This package contains GCP Dataflow templates that let you easily generate whylogs profiles from various data sources. None of these require any manual integration/code.
- Batch BigQuery Template: Consume from a BigQuery table either directly, through a specified SQL query, or a generated SQL query based on a relative timestamp.
See our full documentation for guidance on running and configuring these templates in your GCP account.
Here are the setup instructions under Ubuntu/WSL.

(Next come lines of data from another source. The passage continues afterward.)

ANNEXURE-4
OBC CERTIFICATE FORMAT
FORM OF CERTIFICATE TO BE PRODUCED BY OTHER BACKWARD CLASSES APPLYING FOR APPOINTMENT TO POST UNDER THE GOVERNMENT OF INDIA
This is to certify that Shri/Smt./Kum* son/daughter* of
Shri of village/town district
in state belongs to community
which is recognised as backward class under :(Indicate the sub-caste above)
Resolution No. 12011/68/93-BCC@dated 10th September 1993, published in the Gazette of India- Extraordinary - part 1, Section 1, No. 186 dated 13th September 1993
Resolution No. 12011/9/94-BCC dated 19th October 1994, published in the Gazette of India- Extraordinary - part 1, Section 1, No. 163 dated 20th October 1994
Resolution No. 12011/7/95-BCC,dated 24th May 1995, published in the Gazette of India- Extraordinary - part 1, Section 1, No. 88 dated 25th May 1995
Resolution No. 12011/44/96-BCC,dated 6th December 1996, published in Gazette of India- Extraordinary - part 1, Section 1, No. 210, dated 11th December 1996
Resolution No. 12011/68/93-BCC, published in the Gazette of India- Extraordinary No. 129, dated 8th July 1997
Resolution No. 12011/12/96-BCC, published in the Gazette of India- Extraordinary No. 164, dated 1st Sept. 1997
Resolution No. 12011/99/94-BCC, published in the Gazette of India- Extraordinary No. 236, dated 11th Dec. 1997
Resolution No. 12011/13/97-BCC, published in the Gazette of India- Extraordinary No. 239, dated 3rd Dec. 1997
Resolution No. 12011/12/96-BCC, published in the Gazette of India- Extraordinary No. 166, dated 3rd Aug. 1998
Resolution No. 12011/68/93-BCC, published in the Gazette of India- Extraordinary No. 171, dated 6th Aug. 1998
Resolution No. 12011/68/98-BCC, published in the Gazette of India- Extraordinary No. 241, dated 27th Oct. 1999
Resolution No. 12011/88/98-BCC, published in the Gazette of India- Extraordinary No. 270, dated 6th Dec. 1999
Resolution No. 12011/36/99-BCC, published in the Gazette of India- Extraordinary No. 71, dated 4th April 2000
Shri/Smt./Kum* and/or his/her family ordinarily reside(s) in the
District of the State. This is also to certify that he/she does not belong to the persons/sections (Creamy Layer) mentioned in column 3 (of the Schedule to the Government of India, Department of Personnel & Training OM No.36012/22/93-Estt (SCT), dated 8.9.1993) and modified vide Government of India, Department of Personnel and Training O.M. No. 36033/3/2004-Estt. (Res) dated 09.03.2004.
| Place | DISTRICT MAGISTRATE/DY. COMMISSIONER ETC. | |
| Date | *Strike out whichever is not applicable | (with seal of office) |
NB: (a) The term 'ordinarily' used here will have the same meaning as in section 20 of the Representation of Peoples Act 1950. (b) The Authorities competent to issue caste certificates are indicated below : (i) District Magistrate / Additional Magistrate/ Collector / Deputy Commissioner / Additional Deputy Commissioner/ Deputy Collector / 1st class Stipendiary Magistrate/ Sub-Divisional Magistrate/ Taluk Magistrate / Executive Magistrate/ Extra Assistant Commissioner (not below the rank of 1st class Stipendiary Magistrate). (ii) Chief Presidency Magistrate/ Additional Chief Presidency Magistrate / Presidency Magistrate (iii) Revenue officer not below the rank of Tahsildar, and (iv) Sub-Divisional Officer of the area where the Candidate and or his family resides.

- Install poetry, the python dependency manager: https://python-poetry.org/docs/#installation
- Configure poetry to create virtualenv locally:
poetry config virtualenvs.in-project true
- Install pyenv: https://github.com/pyenv/pyenv-installer
- Optional (fish shell), install fish plugin:
omf install pyenv
- Optional (fish shell), install fish plugin:
- Make sure python build dependencies are installed:
sudo apt install libedit-dev libssl-dev libffi-dev libbz2-dev liblzma-dev
- Note: pyenv builds its python distributions locally. If you don't install these then you'll run into strange missing module errors when you run beam pipelines for things that you thought were part of the Python standard library.
- Set local python version to 3.8:
pyenv install 3.8 && pyenv local 3.8
- Explicitly set python version:
poetry env use $(which python)
- Install dependencies and generate a local virtual env for IDE/tooling:
poetry install
- For local development, make sure to authenticate to GCP with:
gcloud auth application-default login